**Consignes**
(a) Dites si chaque affirmation est conforme au texte sur les addictions au Maroc. Répondez par oui ou par non et citez mot pour mot le passage qui permet de trancher.
(i) Le chiffre d’affaires lié aux addictions atteint presque 3 % du PIB.
(ii) Les chiffres donnés incluent le chiffre d’affaires des casinos.
(iii) Le CESE estime que les politiques publiques sur les addictions sont suffisantes.
(b) Recopiez sans rien changer le passage du texte sur les addictions au Maroc qui s’ouvre sur les mots contenant « Ces chiffres ne » et se termine par « milliards de dirhams. ».

Le plus inquiétant, c’est qu’au Maroc, les addictions représentent un business juteux qui rapporte gros y compris et surtout à l’Etat. Elles génèrent un chiffre d’affaires de 32,19 milliards de dirhams, soit près de 3% du PIB et 9,1% des recettes fiscales. Les impôts et les taxes générés par la vente du tabacs, de l’alcool et des jeux pèsent environ 8% des recettes totales de l’Etat, à peu près l’équivalent du total des recettes fiscales de la direction des entreprises publiques et de la privatisation (19,9 milliards de dirhams au titre de la loi de finances de 2021), le tiers des recettes au titre de l’Impôt sur les Sociétés, ou bien 5 fois les versements en 2020 de l’OCP à l’Etat.

Addictions
Répartition des recettes fiscales générées par les produits addictifs. (Infographie H24info)

Ces chiffres ne prennent pas en compte les dépenses en consommation de médicaments (anxiolytiques, somnifères, etc.) ni les chiffres d’affaires des casinos. Ils ne prennent par définition pas non plus les chiffres d’affaires de la production du cannabis estimés, pour les exploitants, à quelque 3,25 milliards de dirhams.

“Au Maroc, malgré l’existence d’une stratégie nationale de lutte contre les addictions et l’avance du Royaume par rapport à la région MENA, la réponse collective et les politiques publiques en la matière demeurent insuffisantes, dominées par une approche répressive, fondée sur un cadre légal désuet et le non protecteur”, déplore le CESE.

Tout le monde connaît les effets des dépendances aux substances psychoactives, qu’il s’agisse du tabac, du cannabis, ou autres drogues. Ce rapport lève aussi le voile sur les dépendances qu’on risque de sous-estimer. Écrans, achats compulsifs, travail, sucre…

Dépendance au travail ou «workaholisme»

Il y a tendance à sous-estimer et à méconnaître les risques pourtant réels des conduites addictives qui peuvent prendre différentes formes en milieu professionnel. Ceci peut se traduire par l’apparition de dépendances comportementales à l’égard de l’activité professionnelle connues sous les vocables de «workaholisme» (dépendance au travail) ou « techno-dépendance » qui renvoie à l’utilisation inadéquate ou abusive des technologies de l’information (internet, téléphone, agenda électronique). Cet état pathologique induit stress, surmenage et parfois, au harcèlement professionnel à l’égard des collaborateurs. Cette addiction est d’autant plus dangereuse qu’à la différence des autres types d’addiction, elle renvoie à une image positive de la personne dépendante.

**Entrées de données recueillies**
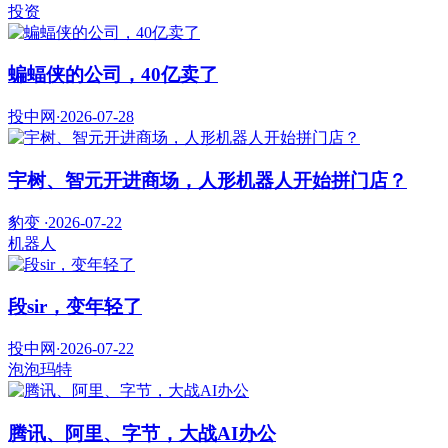
投资
蝙蝠侠的公司，40亿卖了
投中网
·
2026-07-28
宇树、智元开进商场，人形机器人开始拼门店？
豹变
·
2026-07-22
机器人
段sir，变年轻了
投中网
·
2026-07-22
泡泡玛特
腾讯、阿里、字节，大战AI办公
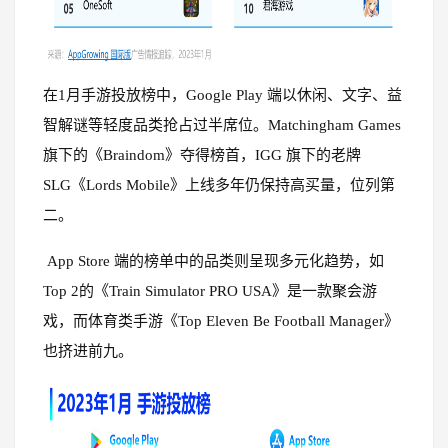
在1月手游投放榜中，Google Play 端以休闲、文字、益
智解谜等轻度品类抢占过半席位。Matchingham Games
旗下的《
Braindom
》夺得榜首，IGG 旗下的老牌
SLG
《Lords Mobile》上线多年仍保持高买量，位列第
二。
App Store 端的榜单中的品类则呈现多元化趋势，如
Top 2的《Train Simulator PRO USA》是一款聚会游
戏，而体育类手游《Top Eleven Be Football Manager》
也挤进前九。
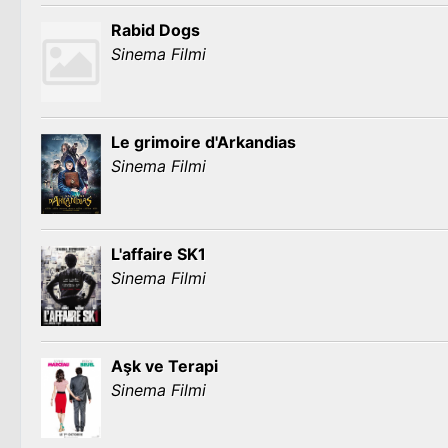
Rabid Dogs
Sinema Filmi
Le grimoire d'Arkandias
Sinema Filmi
L'affaire SK1
Sinema Filmi
Aşk ve Terapi
Sinema Filmi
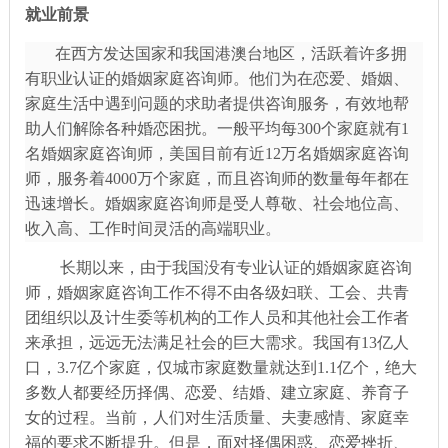
就业前景
在西方发达国家和我国港澳台地区，活跃着许多拥
有职业认证的婚姻家庭咨询师。他们为在恋爱、婚姻、
家庭生活中遇到问题的求助者提供咨询服务，有效地帮
助人们解除各种婚恋困扰。一般平均每
300个家庭就有1
名婚姻家庭咨询师，美国目前有近12万名婚姻家庭咨询
师，服务着4000万个家庭，而且咨询师的数量每年都在
迅速增长。婚姻家庭咨询师是受人尊敬、社会地位高、
收入高、工作时间灵活的高端职业。
长期以来，由于我国没有专业认证的婚姻家庭咨询
师，婚姻家庭咨询工作不得不由各级妇联、工会、共青
团组织以及计生委等机构的工作人员和其他社会工作者
来承担，远远无法满足社会的巨大需求。我国有
13亿人
口，3.7亿个家庭，仅城市家庭数量就达到1.1亿个，绝大
多数人都要经历择偶、恋爱、结婚、建立家庭、养育子
女的过程。当前，人们对生活质量、夫妻感情、家庭幸
福的要求不断提升。但是，面对择偶困惑、恋爱挫折、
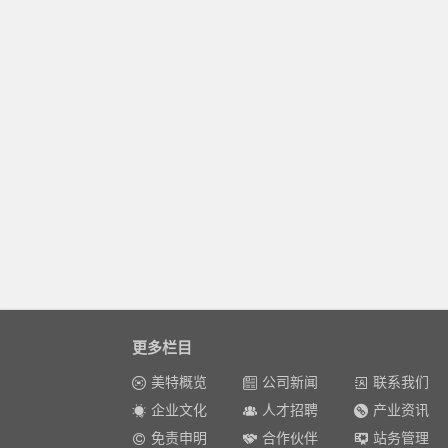
更多栏目
美特概览
公司新闻
联系我们
企业文化
人才招聘
产业资讯
免责申明
合作伙伴
站务管理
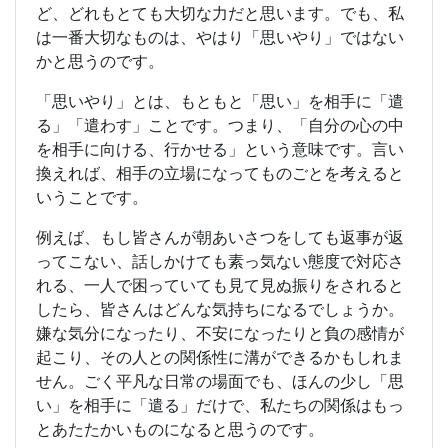
ど、どれもとても大切な力だと思います。でも、私
は一番大切なものは、やはり「思いやり」ではない
かと思うのです。
「思いやり」とは、もともと「思い」を相手に「遣
る」「遣わす」ことです。つまり、「自分の心の中
を相手に向ける、行かせる」という意味です。言い
換えれば、相手の立場になってものごとを考えると
いうことです。
例えば、もし皆さんが朝あいさつをしても返事が返
ってこない、話しかけても素っ気ない態度で対応さ
れる、一人で困っていても見て見ぬ振りをされると
したら、皆さんはどんな気持ちになるでしょうか。
嫌な気分になったり、不安になったりと負の感情が
起こり、その人との関係性に溝ができるかもしれま
せん。ごく平凡な日常の場面でも、ほんの少し「思
い」を相手に「遣る」だけで、私たちの関係はもっ
とあたたかいものになると思うのです。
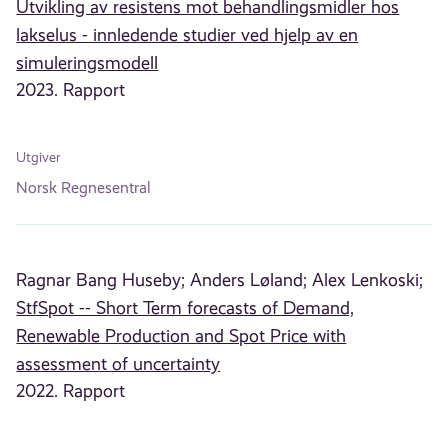
Utvikling av resistens mot behandlingsmidler hos
lakselus - innledende studier ved hjelp av en
simuleringsmodell
2023. Rapport
Utgiver
Norsk Regnesentral
Ragnar Bang Huseby;
Anders Løland;
Alex Lenkoski;
StfSpot -- Short Term forecasts of Demand,
Renewable Production and Spot Price with
assessment of uncertainty
2022. Rapport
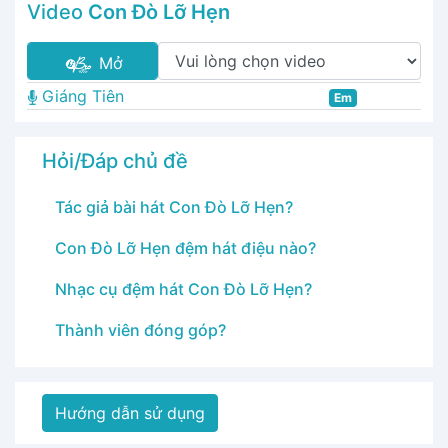
Video
Con Đò Lỡ Hẹn
Mở
Giáng Tiên
Em
Hỏi/Đáp chủ đề
Tác giả bài hát Con Đò Lỡ Hẹn?
Con Đò Lỡ Hẹn đệm hát điệu nào?
Nhạc cụ đệm hát Con Đò Lỡ Hẹn?
Thành viên đóng góp?
Hướng dẫn sử dụng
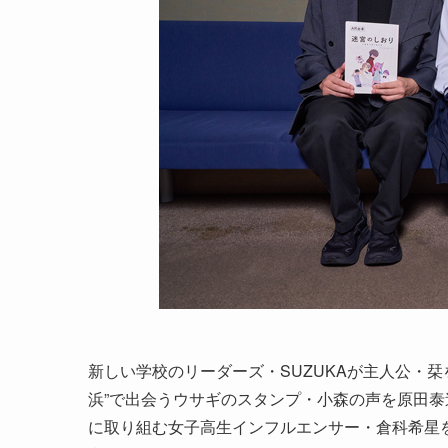
新しい学校のリーダーズ・SUZUKAが主人公・
浜”で出会うウサギのスタンプ・小森の声を原田
に取り組む女子高生インフルエンサー・倉科希星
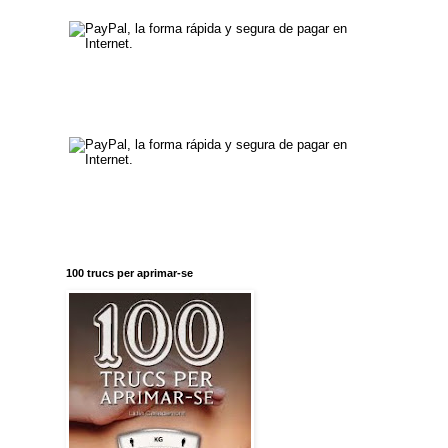
100 trucs per aprimar-se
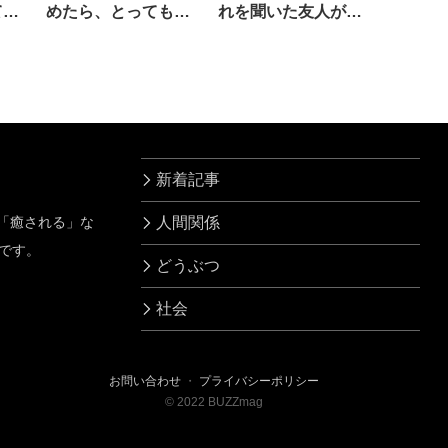
てみ
めたら、とっても
れを聞いた友人が…
「不穏なオチ」にな
え！？
った 5枚
新着記事
」「癒される」な
人間関係
です。
どうぶつ
社会
お問い合わせ
・
プライバシーポリシー
©
2022
BUZZmag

**Corrigé**
(a)
(i) Oui : « soit près de 3% du PIB ».
(ii) Non : « ni les chiffres d’affaires des casinos ».
(iii) Non : « demeurent insuffisantes ».

(b)
Ces chiffres ne prennent pas en compte les dépenses en consommation de médicaments (anxiolytiques, somnifères, etc.) ni les chiffres d’affaires des casinos. Ils ne prennent par définition pas non plus les chiffres d’affaires de la production du cannabis estimés, pour les exploitants, à quelque 3,25 milliards de dirhams.